◆ **INSTRUCCIONES DE TRABAJO**
1. Traduce al inglés esta oración del texto sobre López Obrador: "Nunca había tenido tanto poder, pero nunca había estado tan acorralado."
2. Repite tal cual el fragmento del texto sobre López Obrador que comienza con "Nos sorprendió que, siempre" y sigue hasta "fuerzas del mal.".
3. Por favor, escribe la parte que sigue del texto sobre López Obrador, a partir de su última oración.

Veinte minutos con López Obrador
 

Lo he entrevistado diez veces o más. En la terraza del Hotel Majestic, en diciembre de 1994, con el Zócalo tomado por sus huestes de Tabasco, me dijo sobre las largas marchas, los éxodos, “que no había otra alternativa de lucha mientras no se demostrara con hechos que había voluntad política para transitar a la democracia”.

Hace seis años, como presidente del PRD, a unas horas de que arrancara un recorrido por las 32 capitales del país para tratar de convencer a la gente que convertir Fobaproa en deuda pública sería un crimen, me garantizó: “El pueblo es sabio, tiene un instinto certero y no se va a equivocar”.

Meses después, en el éxito, a punto de dejar la presidencia del partido, el hombre que hizo ganar a la izquierda, el que la sacó del marasmo, me explicó camino a Pachuca: “Si me preguntas cuál es el logro más importante de mi gestión, te diría, con mucho entusiasmo, que es el de haber roto ese esquema bipartidista que sacaba de la jugada al PRD. Le rompimos el esquema al PRI, al PAN y a los intelectuales del salinismo. Ahora tienen que reconocer que el PRD irrumpió en la escena política. Somos el aguafiestas. Eso me da mucho gusto”.

Esta ocasión sería distinta. Nunca había tenido tanto poder, pero nunca había estado tan acorralado. Esta noche le haría preguntas pensando que sus respuestas carecerían de fuerza para afirmar su veracidad. Porque hasta hace unas semanas, la gente le creía de antemano, por eso las pruebas de lo que decía no tardaban en aparecer. Pero ahora sería distinto. Haber decretado que los ciudadanos eran una especie de monstruos que afloran cuando todo para él comienza a enredarse, haría que careciera de credibilidad.

Nos sorprendió que, siempre reacio a las citas de última hora, al blind date periodístico, aceptara tan rápido. Nos quedaron dudas luego de escucharlo el martes con José Gutiérrez Vivó, y el mismo martes le pedimos unas palabras para Radio Fórmula, y el mismo martes nos dijo que el jueves, pero en televisión.

Llegó más tenso que nunca. A fin de cuentas, nosotros también formábamos parte de la corriente de medios que apoyaron la marcha del 27 de junio. Y habíamos criticado duramente la pasividad con que sobrelleva los casos de Ponce y Bejarano. Y denunciado la creación de ese caos lingüístico, incapaz de aclarar a quiénes se refiere como los aliados de las fuerzas del mal.

◆ **DATOS EXTRAÍDOS**
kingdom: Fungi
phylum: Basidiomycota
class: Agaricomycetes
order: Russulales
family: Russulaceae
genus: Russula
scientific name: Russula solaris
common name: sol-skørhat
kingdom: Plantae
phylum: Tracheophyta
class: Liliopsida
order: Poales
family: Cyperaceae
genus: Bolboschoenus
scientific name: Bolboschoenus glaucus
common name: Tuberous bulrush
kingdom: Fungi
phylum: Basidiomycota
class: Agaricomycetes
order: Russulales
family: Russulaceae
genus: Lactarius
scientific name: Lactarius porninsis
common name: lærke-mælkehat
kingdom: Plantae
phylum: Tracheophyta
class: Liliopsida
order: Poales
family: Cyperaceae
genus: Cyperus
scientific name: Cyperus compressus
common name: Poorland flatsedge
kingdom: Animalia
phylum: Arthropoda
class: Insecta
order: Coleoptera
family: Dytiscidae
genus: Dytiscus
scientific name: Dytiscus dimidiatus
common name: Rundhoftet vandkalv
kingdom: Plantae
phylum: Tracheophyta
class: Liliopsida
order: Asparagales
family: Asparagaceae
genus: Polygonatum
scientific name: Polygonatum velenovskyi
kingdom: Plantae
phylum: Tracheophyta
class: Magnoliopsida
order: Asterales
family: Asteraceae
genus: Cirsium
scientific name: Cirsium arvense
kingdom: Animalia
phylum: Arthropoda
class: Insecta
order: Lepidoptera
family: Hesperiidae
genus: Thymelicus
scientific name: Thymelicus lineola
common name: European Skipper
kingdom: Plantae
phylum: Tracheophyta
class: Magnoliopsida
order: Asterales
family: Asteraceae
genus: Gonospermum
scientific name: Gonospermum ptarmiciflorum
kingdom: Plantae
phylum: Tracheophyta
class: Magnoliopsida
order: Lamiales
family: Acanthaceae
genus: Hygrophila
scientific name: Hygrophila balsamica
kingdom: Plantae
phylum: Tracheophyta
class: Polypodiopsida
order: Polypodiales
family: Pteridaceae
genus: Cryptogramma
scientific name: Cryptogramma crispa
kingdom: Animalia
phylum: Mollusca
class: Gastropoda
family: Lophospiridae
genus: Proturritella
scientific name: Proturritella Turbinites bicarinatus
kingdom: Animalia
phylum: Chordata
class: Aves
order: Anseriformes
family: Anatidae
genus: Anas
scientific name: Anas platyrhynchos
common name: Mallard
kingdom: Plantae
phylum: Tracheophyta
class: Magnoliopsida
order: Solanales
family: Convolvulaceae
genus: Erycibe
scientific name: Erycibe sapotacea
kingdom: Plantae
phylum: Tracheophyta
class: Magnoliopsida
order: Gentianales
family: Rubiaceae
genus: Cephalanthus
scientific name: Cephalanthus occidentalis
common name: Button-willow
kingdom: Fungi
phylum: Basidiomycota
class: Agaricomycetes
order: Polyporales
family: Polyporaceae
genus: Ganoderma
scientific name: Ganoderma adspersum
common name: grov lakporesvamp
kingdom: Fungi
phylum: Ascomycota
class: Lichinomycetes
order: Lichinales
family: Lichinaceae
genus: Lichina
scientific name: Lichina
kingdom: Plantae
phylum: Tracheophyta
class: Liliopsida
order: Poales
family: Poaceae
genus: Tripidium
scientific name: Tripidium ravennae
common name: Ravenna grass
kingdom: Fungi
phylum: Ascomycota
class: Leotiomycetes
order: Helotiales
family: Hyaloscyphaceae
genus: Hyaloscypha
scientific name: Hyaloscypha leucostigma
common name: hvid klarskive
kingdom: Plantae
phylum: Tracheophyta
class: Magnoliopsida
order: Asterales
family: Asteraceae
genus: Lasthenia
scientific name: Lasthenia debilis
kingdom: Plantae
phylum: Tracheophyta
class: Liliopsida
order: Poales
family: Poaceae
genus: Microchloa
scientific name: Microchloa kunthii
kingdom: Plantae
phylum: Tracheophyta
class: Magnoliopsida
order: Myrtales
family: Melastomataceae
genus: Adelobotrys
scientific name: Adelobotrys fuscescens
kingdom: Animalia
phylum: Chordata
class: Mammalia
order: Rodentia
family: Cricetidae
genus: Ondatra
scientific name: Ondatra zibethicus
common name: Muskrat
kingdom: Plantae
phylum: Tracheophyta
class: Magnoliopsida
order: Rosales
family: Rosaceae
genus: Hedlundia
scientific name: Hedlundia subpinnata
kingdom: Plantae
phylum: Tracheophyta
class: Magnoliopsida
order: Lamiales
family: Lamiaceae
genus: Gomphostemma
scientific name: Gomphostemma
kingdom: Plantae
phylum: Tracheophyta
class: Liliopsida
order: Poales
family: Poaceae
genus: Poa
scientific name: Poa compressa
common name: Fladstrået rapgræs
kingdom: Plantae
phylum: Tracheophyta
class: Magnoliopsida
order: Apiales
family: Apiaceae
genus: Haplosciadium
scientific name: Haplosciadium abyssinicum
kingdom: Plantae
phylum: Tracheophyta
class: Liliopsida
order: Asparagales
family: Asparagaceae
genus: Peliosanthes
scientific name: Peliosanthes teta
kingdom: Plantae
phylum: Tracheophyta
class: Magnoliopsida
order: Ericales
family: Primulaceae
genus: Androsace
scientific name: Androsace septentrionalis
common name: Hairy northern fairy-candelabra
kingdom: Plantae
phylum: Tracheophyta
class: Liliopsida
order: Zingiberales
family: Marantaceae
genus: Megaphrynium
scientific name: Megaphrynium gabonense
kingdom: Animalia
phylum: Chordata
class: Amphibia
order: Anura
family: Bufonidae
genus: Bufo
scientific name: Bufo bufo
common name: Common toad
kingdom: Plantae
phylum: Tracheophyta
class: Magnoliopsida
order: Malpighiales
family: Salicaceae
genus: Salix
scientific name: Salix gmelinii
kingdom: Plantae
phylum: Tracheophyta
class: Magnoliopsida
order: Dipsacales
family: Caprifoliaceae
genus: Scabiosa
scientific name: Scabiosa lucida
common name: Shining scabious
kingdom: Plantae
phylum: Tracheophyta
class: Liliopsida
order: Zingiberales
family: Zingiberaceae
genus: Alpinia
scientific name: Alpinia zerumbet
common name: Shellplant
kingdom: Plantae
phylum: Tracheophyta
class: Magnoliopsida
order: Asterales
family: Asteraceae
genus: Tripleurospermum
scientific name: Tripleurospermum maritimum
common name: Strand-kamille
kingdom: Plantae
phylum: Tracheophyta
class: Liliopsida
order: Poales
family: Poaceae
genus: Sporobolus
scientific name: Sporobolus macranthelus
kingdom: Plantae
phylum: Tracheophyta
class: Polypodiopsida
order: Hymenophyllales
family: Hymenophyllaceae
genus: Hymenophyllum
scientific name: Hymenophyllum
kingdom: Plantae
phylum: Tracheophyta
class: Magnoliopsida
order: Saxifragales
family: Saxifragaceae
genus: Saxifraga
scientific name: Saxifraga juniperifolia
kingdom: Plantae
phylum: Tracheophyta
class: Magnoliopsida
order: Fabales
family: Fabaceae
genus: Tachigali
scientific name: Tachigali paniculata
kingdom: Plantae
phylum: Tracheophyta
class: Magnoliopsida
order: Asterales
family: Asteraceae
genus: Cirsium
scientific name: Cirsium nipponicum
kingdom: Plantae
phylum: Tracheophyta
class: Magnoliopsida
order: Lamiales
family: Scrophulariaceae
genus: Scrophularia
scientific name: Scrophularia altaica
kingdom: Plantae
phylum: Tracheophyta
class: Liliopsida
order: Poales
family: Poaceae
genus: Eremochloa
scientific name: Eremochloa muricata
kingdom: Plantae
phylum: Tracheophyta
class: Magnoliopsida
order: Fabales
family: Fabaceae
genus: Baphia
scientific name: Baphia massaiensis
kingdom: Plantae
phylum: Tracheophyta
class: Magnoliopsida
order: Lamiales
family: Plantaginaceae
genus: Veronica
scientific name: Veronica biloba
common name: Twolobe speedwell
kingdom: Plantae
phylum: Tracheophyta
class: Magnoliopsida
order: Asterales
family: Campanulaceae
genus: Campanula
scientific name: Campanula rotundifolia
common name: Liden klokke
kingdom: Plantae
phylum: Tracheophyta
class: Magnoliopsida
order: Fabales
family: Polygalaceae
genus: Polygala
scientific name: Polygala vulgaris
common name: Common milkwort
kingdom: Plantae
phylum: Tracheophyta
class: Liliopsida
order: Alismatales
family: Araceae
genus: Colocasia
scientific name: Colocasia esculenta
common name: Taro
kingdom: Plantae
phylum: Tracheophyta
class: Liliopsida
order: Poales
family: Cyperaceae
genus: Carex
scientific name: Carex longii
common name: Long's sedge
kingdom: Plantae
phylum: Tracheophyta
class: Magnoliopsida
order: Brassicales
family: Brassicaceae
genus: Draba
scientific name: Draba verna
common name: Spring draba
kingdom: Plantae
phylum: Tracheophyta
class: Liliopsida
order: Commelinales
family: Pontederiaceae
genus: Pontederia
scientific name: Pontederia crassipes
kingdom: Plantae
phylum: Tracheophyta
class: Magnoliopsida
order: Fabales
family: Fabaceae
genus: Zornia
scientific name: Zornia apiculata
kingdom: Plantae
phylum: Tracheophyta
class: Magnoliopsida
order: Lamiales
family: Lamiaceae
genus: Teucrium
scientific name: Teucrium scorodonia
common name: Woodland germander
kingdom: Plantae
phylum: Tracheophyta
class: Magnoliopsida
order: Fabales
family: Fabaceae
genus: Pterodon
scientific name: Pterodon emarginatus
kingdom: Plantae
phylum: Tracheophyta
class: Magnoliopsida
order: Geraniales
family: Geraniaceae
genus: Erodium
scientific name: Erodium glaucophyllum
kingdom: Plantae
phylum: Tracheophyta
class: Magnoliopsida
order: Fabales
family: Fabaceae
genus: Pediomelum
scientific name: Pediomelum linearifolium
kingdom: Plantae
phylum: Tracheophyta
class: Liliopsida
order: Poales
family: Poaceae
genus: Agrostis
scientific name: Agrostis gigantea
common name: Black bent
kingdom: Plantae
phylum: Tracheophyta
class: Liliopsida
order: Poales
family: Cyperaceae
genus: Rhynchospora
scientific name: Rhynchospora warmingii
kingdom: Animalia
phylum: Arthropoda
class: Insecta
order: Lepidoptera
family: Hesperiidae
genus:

◆ **RESULTADOS ESPERADOS**
1. He had never had so much power, but he had never been so cornered.

2.
Nos sorprendió que, siempre reacio a las citas de última hora, al blind date periodístico, aceptara tan rápido. Nos quedaron dudas luego de escucharlo el martes con José Gutiérrez Vivó, y el mismo martes le pedimos unas palabras para Radio Fórmula, y el mismo martes nos dijo que el jueves, pero en televisión.

Llegó más tenso que nunca. A fin de cuentas, nosotros también formábamos parte de la corriente de medios que apoyaron la marcha del 27 de junio. Y habíamos criticado duramente la pasividad con que sobrelleva los casos de Ponce y Bejarano. Y denunciado la creación de ese caos lingüístico, incapaz de aclarar a quiénes se refiere como los aliados de las fuerzas del mal.

3.
Sería, además y con toda probabilidad, la última vez que lo vería antes del desenlace de la fechoría disfrazada de legalidad de El Encino. Nunca, por lo mismo, me costó tanto preparar el cuestionario. Porque cuatro días después de la marcha, cuando, indestructiblemente tozudo, parecía ser el único que no quería aceptar que el azar también gobierna al mundo, tenía por primera vez la impresión de que él ya no era capaz de cuidar de sí mismo.

Le pediría tres cosas. Que se disculpara con la gente por lo que dijo sobre la marcha. Que reconociera que su futuro político dependía de una negociación con el PRI. Y que llamara delincuentes a Ponce y Bejarano.

 

"No voy a decir lo que tú quieres que diga"

 

Andrés Manuel López Obrador repetía que sus palabras habían sido dolosamente deformadas. Según él, jamás descalificó la marcha contra la delincuencia. Le recordé que lo hizo al apuntalar las declaraciones del secretario general de Gobierno, Alejandro Encinas, sobre la ultraderecha, el PAN, El Yunque. Y cuando una mujer que protestaba en Perisur ondeó una banderola blanquiazul. Y la vez que desmintió al vocero del gobierno capitalino, César Yáñez, quien había expresado que no tenían nada en contra de la marcha. Y que como epílogo estaban las declaraciones del lunes acerca de una mano negra que se había servido de la buena fe ciudadana. Más de una casualidad marca tendencia. Le dije que un buen político sabría disculparse con la gente a la que ofendió tantas veces.

Pero él se escurrió. Estaba claro que no sentía necesidad de disculparse, “porque eso significaría que actué de mala fe, y yo no hice eso”. Culpó al ruido, a la televisión, a las percepciones. Culpó a la descripción y al conocimiento. Pero nunca reconoció que, al despreciar el dolor ajeno, había cometido un gravísimo error.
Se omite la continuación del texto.